Which brings us to modern times. Kuttner picks apart "Third Way" style politics in both the United States and its copycats in Europe. You can argue that pro-capitalist "moderate" politics from the Clinton era through Obama might have been necessary given the political climate of the 80s and 90s, but Kuttner argues they want farther than they needed to. And by betraying the working class, leftward flank of their party they open the door for those same voters to be energized by a xenophobic right-wing.

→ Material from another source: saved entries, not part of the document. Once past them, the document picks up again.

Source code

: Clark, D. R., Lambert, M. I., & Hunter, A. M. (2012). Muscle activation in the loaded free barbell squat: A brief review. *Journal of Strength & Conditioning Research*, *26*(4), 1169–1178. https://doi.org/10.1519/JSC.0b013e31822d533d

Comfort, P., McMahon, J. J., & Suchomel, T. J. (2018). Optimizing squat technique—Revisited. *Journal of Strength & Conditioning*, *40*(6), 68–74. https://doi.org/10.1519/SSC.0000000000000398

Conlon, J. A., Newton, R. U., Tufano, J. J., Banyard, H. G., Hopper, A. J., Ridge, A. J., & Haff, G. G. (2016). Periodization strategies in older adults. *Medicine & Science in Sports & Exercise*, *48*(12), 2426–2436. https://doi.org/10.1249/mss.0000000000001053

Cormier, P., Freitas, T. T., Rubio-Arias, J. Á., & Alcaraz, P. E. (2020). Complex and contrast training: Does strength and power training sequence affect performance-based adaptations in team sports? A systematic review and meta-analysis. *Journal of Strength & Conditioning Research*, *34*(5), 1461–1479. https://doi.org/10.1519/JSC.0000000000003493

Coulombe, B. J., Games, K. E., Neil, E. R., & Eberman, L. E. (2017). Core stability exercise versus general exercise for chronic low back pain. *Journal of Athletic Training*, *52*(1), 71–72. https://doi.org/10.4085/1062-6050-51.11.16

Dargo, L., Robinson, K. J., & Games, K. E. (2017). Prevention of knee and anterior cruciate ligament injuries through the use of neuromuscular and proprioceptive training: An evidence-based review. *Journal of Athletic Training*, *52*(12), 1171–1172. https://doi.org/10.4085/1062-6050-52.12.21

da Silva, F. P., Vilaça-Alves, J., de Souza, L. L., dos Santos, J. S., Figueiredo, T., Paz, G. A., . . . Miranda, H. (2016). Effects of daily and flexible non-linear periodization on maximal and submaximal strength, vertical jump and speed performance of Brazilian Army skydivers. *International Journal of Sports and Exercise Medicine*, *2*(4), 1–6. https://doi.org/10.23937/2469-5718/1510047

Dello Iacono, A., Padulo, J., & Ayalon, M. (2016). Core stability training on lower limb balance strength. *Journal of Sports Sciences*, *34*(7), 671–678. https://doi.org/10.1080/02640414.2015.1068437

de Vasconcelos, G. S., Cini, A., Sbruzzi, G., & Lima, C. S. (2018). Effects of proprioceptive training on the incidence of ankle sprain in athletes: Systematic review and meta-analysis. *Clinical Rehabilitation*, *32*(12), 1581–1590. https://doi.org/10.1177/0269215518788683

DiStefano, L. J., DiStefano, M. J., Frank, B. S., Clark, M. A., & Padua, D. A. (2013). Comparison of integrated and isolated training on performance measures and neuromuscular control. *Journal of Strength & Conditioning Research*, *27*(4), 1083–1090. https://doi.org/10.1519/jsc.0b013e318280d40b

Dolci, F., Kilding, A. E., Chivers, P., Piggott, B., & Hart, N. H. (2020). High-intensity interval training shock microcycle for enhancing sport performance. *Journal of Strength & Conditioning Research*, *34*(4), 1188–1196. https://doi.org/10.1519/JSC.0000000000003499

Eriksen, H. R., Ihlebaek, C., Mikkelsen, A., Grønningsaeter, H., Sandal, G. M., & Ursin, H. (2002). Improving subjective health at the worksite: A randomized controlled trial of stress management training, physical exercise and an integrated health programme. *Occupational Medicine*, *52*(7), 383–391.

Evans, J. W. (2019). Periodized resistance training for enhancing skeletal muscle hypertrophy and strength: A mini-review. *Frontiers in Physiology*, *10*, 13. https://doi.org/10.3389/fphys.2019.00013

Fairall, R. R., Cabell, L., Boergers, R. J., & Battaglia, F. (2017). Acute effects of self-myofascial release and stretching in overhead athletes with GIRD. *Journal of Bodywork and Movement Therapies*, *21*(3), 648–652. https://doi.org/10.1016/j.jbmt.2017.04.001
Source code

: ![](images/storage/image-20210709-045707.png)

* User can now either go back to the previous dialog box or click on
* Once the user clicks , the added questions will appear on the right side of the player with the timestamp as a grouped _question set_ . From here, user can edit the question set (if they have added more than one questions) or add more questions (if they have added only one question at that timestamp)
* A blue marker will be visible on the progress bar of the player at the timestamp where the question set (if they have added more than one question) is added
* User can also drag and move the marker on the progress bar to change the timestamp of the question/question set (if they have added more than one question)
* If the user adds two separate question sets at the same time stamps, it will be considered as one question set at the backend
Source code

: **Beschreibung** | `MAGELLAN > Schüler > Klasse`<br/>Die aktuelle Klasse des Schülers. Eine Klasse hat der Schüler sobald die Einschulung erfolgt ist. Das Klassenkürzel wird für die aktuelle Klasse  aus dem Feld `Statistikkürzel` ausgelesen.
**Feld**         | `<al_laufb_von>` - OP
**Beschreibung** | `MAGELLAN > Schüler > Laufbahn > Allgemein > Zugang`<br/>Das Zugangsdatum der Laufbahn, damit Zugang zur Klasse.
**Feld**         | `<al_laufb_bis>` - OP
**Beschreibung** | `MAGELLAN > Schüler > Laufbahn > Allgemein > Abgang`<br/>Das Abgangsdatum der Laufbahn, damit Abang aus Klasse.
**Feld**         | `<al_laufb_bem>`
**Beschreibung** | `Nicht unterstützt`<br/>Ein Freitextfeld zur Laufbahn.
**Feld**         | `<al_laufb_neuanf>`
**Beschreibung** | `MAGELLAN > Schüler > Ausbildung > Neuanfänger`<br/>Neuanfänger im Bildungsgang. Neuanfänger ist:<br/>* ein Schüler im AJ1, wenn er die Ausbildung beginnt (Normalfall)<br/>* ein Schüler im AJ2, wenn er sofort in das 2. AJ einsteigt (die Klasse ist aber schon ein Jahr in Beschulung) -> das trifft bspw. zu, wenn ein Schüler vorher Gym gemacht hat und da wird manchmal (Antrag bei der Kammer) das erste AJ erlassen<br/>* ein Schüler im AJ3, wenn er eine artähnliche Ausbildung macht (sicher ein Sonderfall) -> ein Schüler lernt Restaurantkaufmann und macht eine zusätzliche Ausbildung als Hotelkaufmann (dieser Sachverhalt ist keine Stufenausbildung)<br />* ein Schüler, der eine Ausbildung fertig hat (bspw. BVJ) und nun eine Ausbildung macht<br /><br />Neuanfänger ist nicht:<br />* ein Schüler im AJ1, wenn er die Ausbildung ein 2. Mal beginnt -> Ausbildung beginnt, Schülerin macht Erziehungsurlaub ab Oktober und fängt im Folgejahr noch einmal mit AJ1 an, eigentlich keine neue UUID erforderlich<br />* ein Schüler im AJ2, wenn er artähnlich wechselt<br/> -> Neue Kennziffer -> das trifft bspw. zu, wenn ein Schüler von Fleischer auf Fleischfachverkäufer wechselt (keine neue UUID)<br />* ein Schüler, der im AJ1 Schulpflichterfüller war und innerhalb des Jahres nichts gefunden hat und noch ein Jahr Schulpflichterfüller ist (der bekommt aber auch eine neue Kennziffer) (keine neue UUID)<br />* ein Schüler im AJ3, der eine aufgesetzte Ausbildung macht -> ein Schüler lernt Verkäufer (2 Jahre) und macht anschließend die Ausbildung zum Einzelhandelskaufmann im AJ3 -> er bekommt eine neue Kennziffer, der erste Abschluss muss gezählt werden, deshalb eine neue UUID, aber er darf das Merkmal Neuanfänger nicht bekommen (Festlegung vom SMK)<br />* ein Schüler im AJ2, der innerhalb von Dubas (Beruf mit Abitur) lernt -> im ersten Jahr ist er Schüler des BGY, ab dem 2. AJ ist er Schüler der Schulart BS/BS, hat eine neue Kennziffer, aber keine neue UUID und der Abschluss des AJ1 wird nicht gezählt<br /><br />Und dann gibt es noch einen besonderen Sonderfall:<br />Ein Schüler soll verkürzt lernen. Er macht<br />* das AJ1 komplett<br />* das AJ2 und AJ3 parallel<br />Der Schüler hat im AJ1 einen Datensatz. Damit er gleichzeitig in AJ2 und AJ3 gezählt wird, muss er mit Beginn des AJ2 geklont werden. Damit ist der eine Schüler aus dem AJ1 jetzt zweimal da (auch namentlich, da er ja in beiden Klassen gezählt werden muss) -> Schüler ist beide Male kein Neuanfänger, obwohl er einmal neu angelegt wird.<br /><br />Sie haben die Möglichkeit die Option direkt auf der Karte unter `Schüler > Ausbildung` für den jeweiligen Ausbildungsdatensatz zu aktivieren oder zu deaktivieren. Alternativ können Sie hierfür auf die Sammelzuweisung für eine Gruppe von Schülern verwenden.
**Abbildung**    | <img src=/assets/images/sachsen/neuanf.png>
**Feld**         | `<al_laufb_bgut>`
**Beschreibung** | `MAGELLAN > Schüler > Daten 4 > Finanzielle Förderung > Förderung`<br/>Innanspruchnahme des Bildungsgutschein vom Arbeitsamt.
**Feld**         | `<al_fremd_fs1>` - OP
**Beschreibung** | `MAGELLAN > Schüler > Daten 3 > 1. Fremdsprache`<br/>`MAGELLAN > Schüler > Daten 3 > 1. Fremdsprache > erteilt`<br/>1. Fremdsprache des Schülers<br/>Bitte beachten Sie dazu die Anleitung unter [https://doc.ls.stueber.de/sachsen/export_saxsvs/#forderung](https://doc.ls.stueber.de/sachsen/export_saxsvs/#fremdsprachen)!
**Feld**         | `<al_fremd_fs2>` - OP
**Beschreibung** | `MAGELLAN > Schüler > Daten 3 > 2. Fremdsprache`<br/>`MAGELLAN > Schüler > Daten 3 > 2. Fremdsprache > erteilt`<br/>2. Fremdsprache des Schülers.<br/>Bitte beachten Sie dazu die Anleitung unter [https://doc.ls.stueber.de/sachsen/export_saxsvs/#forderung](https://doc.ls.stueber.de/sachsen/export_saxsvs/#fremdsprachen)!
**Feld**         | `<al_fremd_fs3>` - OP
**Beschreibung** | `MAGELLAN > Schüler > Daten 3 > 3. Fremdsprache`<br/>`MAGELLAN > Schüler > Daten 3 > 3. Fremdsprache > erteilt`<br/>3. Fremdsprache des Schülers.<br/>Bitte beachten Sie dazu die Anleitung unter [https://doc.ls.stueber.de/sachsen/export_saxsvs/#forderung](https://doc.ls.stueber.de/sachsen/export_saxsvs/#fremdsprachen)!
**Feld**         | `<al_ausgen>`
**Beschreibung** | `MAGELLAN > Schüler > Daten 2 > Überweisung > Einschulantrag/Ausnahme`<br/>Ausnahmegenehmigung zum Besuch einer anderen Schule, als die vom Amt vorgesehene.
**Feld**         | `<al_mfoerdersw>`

And then of course Trump, where the book begins and ends. Why did Trump win in 2016? Kuttner lists many factors: Hillary's failure to recognize victims of economic collapse, the replacement of class issues with identity issues, Democrats' obesiance to finance, the self-reinforcing cycle of low voter turnout, the decline of popular groups (especially labor), and Republicans' pursuit of gridlock for the purposes of making government seem worthless.

This was written well before the 2020 primaries spun up, but Kuttner says that a progressive populist left is the only way out of the hole the country is in. You have to offer a concrete public program for disaffected working class workers. You have propose and reinforce public benefits that can restore people's faith in the government. If people find the status quo untenable and your program proposes more of the same (or I suppose in Joe Biden's case, a pledge to go back to 2016), people are going to vote for a change agent.

Buddying up with Wall Street is an impossibility. Finance needs to be strongly restrained. A strong public works program to rebuild American infrastructure and that prioritizes American business could offset some of the ravages of unregulated trade. Again, the fact that politicians have succeeded at deregulating finance abroad shows that we still have power to write the rules if we consider it in our interest.

And maybe most urgently, Kuttner says that this change has to come from the U.S. The European Union as an institution is largely a client of undemocratic global finance. The ability of individual countries to manage their own economies has proven to be stymied -- and not just the Greeces and Spains of the world but France as well. Their flirtation with right-wing fascism is perhaps more justified.

But the U.S. is one country. We can write our own collective rules. So far structural liberal norms have been tested by the Trump administration (and years of erosion by traditional conservative Republicans) but have held. The EU, governed as a body only economically, is vulnerable to the worst of both worlds.

So it's all on us guys! The end result is a book that reads like a pep talk for the progressive left for 2020, but really I think it's objectively fair to say that the stakes are this high and the evidence lined out for the argument are compelling.

Concise, if not thrillingly written, description of the fall of liberalism and the implications of that in Europe and the U.S.

This is an excellent review of how global institutions and individual governments have been taken over and corrupted by international financial institutions. Highly recommended for anyone interested in studying income inequality around the world. Kuttner proposes good solutions, but is perhaps a little too optimistic about the likelihood of their enactment.

DNF. Worked on this for months and my answer is still “bruh idk”

davidrutledge's review

5.0

Never read such a succinct and thorough explanation of the problems facing our global economy. Well written and ideologically spot on.